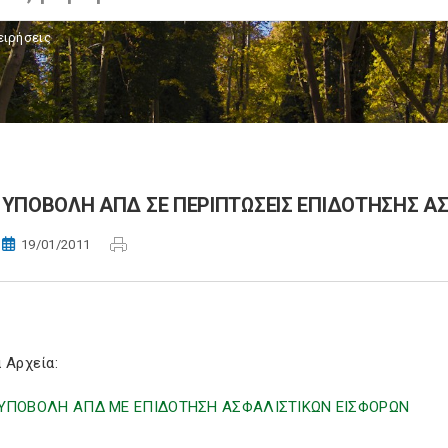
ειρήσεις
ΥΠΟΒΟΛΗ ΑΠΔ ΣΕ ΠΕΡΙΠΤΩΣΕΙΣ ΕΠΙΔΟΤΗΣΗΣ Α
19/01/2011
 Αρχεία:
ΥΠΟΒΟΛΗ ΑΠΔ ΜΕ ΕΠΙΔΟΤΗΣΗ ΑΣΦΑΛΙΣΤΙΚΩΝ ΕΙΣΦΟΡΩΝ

--

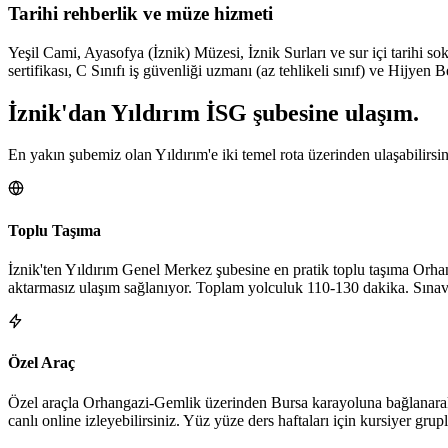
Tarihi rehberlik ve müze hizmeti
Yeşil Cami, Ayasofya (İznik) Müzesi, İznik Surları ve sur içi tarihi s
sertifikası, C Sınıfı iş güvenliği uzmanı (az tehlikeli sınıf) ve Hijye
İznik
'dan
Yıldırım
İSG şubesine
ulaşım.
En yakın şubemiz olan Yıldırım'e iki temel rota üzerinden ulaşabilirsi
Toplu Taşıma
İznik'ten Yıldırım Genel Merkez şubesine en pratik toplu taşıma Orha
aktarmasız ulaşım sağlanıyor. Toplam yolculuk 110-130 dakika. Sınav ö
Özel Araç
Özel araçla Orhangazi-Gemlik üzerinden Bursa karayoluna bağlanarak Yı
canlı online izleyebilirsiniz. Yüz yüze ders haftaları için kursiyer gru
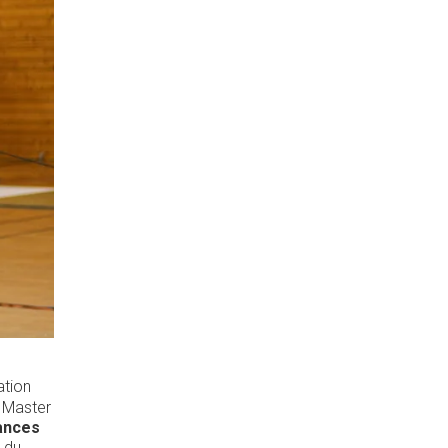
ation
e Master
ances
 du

The problem> Count up the lines in the entries that hold "Yıldırım", and respond with that count and no other text.

Task output> 3